Lars Ward was in for a routine medical appointment at his primary care physician in McMinnville when something seemed off.
“My left arm started just having a brain of its own,” the 49-year-old site development contractor recalled.
Fortunately for Ward, the medical staff at the clinic immediately recognized the signs of stroke and called 9-1-1. What followed was a harrowing ambulance ride to Willamette Valley Medical Center, a telemedicine consult with experts at OHSU, followed up by a helicopter ride via Life Flight to OHSU Hospital in Portland, Oregon, where a small clot was removed through a surgical procedure known as a thrombectomy.
Within a week, he was back at work on a construction site in northeast Portland.
“He seems completely back to normal,” said Stewart Weber, M.D., a vascular neurologist who treated Ward at OHSU and reexamined him 30 days later.
Weber said Ward benefitted from quick recognition of the stroke by the medical staff at his clinic.
“So many people wait to do anything, thinking it’s going to go away,” Weber said.
Calling 9-1-1 is critical, Weber said, because emergency dispatchers can immediately set the stroke response system in motion at the hospital, expediting delivery of brain-saving treatments.
Once the ambulance delivered Ward to Willamette Valley Medical Center, he benefited from the hospital’s participation in the OHSU Telemedicine Network.
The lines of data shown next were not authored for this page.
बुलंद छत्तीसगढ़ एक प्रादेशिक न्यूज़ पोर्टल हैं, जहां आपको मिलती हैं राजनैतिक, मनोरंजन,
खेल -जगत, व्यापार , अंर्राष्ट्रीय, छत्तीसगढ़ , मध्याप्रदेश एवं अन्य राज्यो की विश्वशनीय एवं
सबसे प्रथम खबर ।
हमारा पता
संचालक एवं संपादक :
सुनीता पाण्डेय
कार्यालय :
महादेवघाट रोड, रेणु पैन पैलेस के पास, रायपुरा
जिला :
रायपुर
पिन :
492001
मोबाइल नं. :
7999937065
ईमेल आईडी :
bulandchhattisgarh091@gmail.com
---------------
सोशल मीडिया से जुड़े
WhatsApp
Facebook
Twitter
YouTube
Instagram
The network is a regional system that provides immediate access to pediatric, neonatal, and stroke expertise at hospitals throughout Oregon and Southwest Washington, augmenting local health care with OHSU specialists who are on call day and night.
In Ward’s case, the on-call neurologist recognized the immediate signs of stroke through a video connection to McMinnville. He was promptly administered a clot-busting enzyme known as tPA, or tissue Plasminogen Activator, and then flown to OHSU.
Doctors suspect Ward’s stroke was caused by atrial fibrillation, an irregular heartbeat that is one of the most common causes of stroke worldwide. Clinicians often can control symptoms of atrial fibrillation through a minimally invasive procedure called ablation, which eradicates tiny areas of the heart firing abnormal electrical impulses. However, Weber said most patients treated for atrial fibrillation still need to remain on blood thinners stronger than aspirin to prevent strokes.
Today, he’s back to work and feeling good.